"Natürlich hat sich nichts geändert. Herr Infantino wird sich zur Wiederwahl stellen", bestätigte eine FIFA-Sprecherin, dass der Schweizer 2027 erneut für das Präsidentenamt kandidieren wird. Infantino hatte seine erneute Kandidatur bereits beim FIFA-Kongress Ende April in Vancouver angekündigt. "Ich möchte den 211 FIFA-Mitgliedsverbänden zuerst sagen, dass ich im nächsten Jahr als FIFA-Präsident erneut kandidieren werde", sagte er damals.
Streit um Milliarden-Deal eskaliert
Seine Position ist seitdem allerdings deutlich schwieriger geworden. Besonders der inzwischen zurückgezogene Plan, Beteiligungen an kommerziellen Rechten der FIFA-Wettbewerbe an private Investoren zu verkaufen, sorgte weltweit für heftige Kritik.
Infantinos FIFA Forward Enterprise, kurz FFE, sollte private Investitionen in die kommerziellen Aktivitäten des Weltverbandes ermöglichen. Der Plan stieß insbesondere in Europa auf massiven Widerstand. Die UEFA und ihre 55 Mitgliedsverbände kündigten Ende Juli sogar an, nicht an FIFA-Wettbewerben teilnehmen zu wollen, solange das Vorhaben weiterverfolgt werde.

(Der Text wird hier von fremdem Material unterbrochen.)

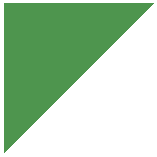
<source format=gbr>
%FSLAX34Y34*%%MOIN*%%AMOUTLINE*4,1,3,0,0,0,0.5,0.5,0.5,0,0,0*%%ADD10OUTLINE*%D10*X0Y0D03*M02*
</source>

Wahl im März 2027 steht bevor
Anfang August zog die FIFA den umstrittenen Plan schließlich zurück. Die UEFA begrüßte diesen Schritt, betonte aber zugleich, dass die Kritik an der Vorgehensweise des Weltverbandes damit nicht ausgeräumt sei. Auch Infantino selbst steht deshalb weiter unter Druck. Der englische Verband hat seine Unterstützung für eine erneute Amtszeit inzwischen zurückgezogen. Zudem hält die UEFA an ihrer Konfrontation mit der FIFA-Führung fest.
Die nächste FIFA-Präsidentenwahl soll im März 2027 stattfinden. Bislang hat sich kein Gegenkandidat offiziell erklärt. Gleichzeitig gibt es innerhalb der internationalen Fußballverbände Bestrebungen, eine Alternative zu Infantino aufzubauen.
Infantino führt die FIFA seit 2016. 2019 wurde er ohne Gegenkandidaten wiedergewählt, 2023 folgte seine zweite Amtszeit. Sollte er 2027 erneut gewählt werden, könnte er damit seine Führung des Weltverbandes fortsetzen.